Introduction
The Hull-White model is financial modeling in Python. It is an ideal of future interest rates in financial mathematics. It is right to the class of no-arbitrage models. Those are capable of appropriate to the latest term structure of interest rates in its best generic development.
The Hull-White model is comparatively direct to translate the mathematical description of the progress of future interest rates onto a tree or frame. Therefore, the interest rate derivatives for example Bermudan swaptions may be valued in the model.
The first Hull-White model was labeled by John C. Hull and Alan White in 1990. That is quite widespread in the market nowadays.

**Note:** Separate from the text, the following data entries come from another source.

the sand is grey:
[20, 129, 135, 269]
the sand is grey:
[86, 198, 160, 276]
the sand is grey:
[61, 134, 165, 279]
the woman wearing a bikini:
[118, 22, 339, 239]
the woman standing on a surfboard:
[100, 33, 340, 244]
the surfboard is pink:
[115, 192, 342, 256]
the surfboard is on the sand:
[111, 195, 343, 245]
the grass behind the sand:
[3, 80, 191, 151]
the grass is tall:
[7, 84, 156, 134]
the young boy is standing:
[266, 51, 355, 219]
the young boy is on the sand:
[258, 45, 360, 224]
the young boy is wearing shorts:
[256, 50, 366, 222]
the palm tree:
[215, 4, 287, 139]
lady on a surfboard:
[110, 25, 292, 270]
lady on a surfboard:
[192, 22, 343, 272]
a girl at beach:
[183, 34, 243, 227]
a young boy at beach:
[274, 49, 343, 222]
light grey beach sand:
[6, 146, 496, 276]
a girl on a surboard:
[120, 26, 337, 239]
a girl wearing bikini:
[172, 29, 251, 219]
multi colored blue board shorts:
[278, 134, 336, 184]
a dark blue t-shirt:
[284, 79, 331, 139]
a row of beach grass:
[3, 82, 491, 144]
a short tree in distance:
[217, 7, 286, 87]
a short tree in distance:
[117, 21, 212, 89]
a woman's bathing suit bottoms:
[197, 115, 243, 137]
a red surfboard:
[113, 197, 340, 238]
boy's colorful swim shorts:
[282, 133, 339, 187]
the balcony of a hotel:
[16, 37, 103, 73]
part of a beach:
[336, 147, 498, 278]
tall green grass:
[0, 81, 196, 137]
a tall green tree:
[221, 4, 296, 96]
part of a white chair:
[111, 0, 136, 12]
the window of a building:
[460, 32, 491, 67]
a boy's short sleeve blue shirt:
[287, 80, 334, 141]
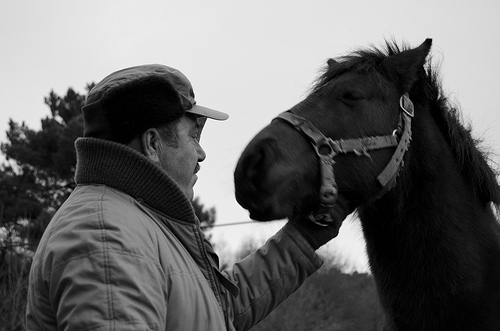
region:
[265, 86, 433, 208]
the bridle on a horse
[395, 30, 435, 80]
the horse has an ear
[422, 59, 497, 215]
the mane on a horse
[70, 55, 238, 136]
the cap is black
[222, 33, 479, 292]
the head on a horse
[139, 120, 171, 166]
the man has an ear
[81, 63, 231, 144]
a hat on head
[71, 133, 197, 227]
stand up collar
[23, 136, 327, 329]
a duct coat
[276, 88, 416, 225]
the bridle on horse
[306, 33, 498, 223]
the mane on animal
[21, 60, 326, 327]
a man standing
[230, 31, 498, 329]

In this article, we will understand the Hull-White model and also do Simulations with QuantLib Python.
Description
We can define the Hull-White Short Rate Model as:
There is a degree of uncertainty among practitioners about exactly that parameters in the model are time-dependent. Similarly, what name to spread over to the model in each case? The most usually known naming convention is the following:
has t (time) dependence that is the Hull-White model.
And
are both time-dependent — the long Vasicek model.
We use QuantLib to display how to simulate the Hull-White model and examine some of the properties. We import the libraries and set things up as described below:
import QuantLib as ql import matplotlib.pyplot as plt import numpy as np % matplotlib inline
- We use the constant for this instance is all well-defined as described below.
- Variables sigma and are the constants that define the Hull-White model.
- We discretize the time span of length thirty years into 360 intervals.
- This is defined by the timestep variable in the simulation.
- We would use a constant forward rate term structure as an input for ease.
- It is the right way to swap with another term structure here.
sigma = 0.1 a = 0.1 timestep = 360 length = 30 # in years forward_rate = 0.05 day_count = ql.Thirty360() todays_date = ql.Date(15, 1, 2015)
ql.Settings.instance().evaluationDate = todays_date spot_curve = ql.FlatForward(todays_date, ql.QuoteHandle(ql.SimpleQuote(forward_rate)), day_count) spot_curve_handle = ql.YieldTermStructureHandle(spot_curve)
hw_process = ql.HullWhiteProcess(spot_curve_handle, a, sigma) rng = ql.GaussianRandomSequenceGenerator(ql.UniformRandomSequenceGenerator(timestep, ql.UniformRandomGenerator())) seq = ql.GaussianPathGenerator(hw_process, length, timestep, rng, False)
- The Hull-White process is built bypassing the term structure, a and sigma.
- One has to make available a random sequence generator along with other simulation inputs for example timestep and `length to create the path generator.
- A function to make paths may be written as demonstrated below:
def generate_paths(num_paths, timestep): arr = np.zeros((num_paths, timestep+1)) for i in range(num_paths): sample_path = seq.next() path = sample_path.value() time = [path.time(j) for j in range(len(path))] value = [path[j] for j in range(len(path))] arr[i, :] = np.array(value) return np.array(time), arr
- The simulation of the short rates appearance is as follows:
num_paths = 10 time, paths = generate_paths(num_paths, timestep) for i in range(num_paths): plt.plot(time, paths[i, :], lw=0.8, alpha=0.6) plt.title("Hull-White Short Rate Simulation") plt.show()
Monte-Carlo simulation
- On the other hand, valuing vanilla instruments for example caps and swaptions is valuable mainly for calibration.
- The actual use of the model is to value rather more exotic derivatives for example Bermudan swaptions on a lattice.
- Also, other derivatives in a multi-currency context for example Quanto Constant Maturity Swaps.
- These are explained for instance in Brigo and Mercurio (2001).
- The well-organized and precise Monte-Carlo simulation of the Hull-White model with time-dependent parameters may be easily performed.